Specification vs implementation
With non-trivial compression techniques (and all techniques I tried are non-trivial) you must make a difference between a specification and an implementation. The specification defines how the compressed bitstream looks like, and suggests how the data can be compressed. I.e. it specifies if motion vectors can be stored with subpixel precision or if B-frames are possible. The implementation does the actual work of compressing the data. It has a large degree of freedom e.g. it lets you choose between several motion estimation methods or techniques for quantization or rate control. If you fully read and understood all specifications, you can make a rough estimation, which specification allows more powerful compression. But if you want numbers, you can only compare implementations.
This implies, that statements like "Dirac is better than H.264" (or vice versa) are inherently idiotic.
Candidates
- libschroedinger-1.0.9
- libtheora-1.1.0
- x264 git version from 2010-03-19
If compression algorithms are completely different, it's not easy to find comparable codec parameters. Some codecs are very good for VBR encoding but suck when forced to CBR. Some codecs are optimized for low-bitrate, others are work better at higher bitrates. Therefore I decided for very simple test rules:
- All codec settings are set to their defaults found in the sourcecode of the libraries. This leaves the decision of good parameters to the developers of the libraries. I upgraded the codec parameters in libquicktime and the gmerlin encoding plugins for the newest library versions.
- The only parameter, which is changed, corresponds to the global quality of the compression (all libraries have such a parameter). Multiple files are encoded with different quality settings.
- From the encoded files the average bitrate is calculated and the quality (PSNR and MSSIM) is plotted as a function of the average bitrate.
Some lossless sequences in y4m format can be downloaded from the xiph site. I wanted a file, which has fast global motion as well as slower changing parts.

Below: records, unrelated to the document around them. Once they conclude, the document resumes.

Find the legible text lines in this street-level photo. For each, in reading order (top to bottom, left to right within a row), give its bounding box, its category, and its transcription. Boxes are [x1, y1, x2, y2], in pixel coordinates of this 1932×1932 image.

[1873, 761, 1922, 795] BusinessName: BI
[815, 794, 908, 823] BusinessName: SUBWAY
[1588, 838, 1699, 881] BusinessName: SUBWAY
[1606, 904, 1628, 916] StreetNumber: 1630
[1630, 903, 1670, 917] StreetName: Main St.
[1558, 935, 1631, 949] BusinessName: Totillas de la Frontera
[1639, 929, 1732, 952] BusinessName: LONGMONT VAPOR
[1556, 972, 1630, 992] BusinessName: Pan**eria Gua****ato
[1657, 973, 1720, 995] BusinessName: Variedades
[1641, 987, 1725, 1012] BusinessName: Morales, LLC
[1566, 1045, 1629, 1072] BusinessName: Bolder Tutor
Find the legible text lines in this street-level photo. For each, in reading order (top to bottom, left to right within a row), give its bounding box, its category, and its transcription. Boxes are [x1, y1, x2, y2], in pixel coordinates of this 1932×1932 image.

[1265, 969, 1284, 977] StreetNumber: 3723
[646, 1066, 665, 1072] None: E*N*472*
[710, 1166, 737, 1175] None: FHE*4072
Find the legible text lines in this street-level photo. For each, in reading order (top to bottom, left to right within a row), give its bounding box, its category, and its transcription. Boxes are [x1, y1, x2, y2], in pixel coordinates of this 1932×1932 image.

Also the uncompressed size shouldn't be too large to keep the transcoding- and analysis time at a reasonable level. Therefore I decided to use the foreman. Of course for a better estimation you would need much more and longer sequences. Feel free to repeat the experiment with other files and tell about the results.
Analysis tool
I wrote a small tool
gmerlin_vanalyze
, which is called with the original and encoded files as only arguments. It will then output something like:0 33385 47.137417 0.992292
1 17713 45.936294 0.989990
2 17693 45.998659 0.990233
3 17361 46.008802 0.990297
4 19253 46.144632 0.990582
5 19005 46.179699 0.990648
....
295 24454 45.174282 0.993100
296 23841 44.653152 0.992318
297 20966 43.848303 0.991013
298 13941 41.996157 0.987494
299 11682 41.852630 0.987321
# Average values
# birate PSNR SSIM
# 4941941.26 46.075177 0.991434
Each line consists of:
- Frame number
- Compressed size of this frame in bytes
- Luminance PSNR in dB of this frame
- Mean SSIM of this frame
You can get this tool if you upgrade gavl, gmerlin and gmerlin-avdecoder from CVS. It makes use of a brand new feature (extracting compressed frames), which is needed for the video bitrate calculation (i.e. without the overhead from the container).
Results
See below for the PSNR and MSSIM results for the 3 libraries.
Conclusion
The quality vs. bitrate differences are surprisingly small. While x264 still wins, the royality free versions lag behind by just 2-3 dB of PSNR. Also surprising is that libtheora and libschroedinger are so close together given the fact, that Dirac has e.g. B-frames, while theora has just I- and P-frames. Depending on your point of view, this is good news for libtheora or bad news for libschroedinger
Another question is of course, if this comparison is completely fair. A further project could now be to take the codecs and tweak single parameters to check, how the quality can be improved. Also one might add other criteria like encoding-/decoding speed as well. Making tests with different types of footage would also give more insight.
To summarize that, I don't state that these numbers are the final wisdom. But at least they are numbers, and neither propaganda nor marketing.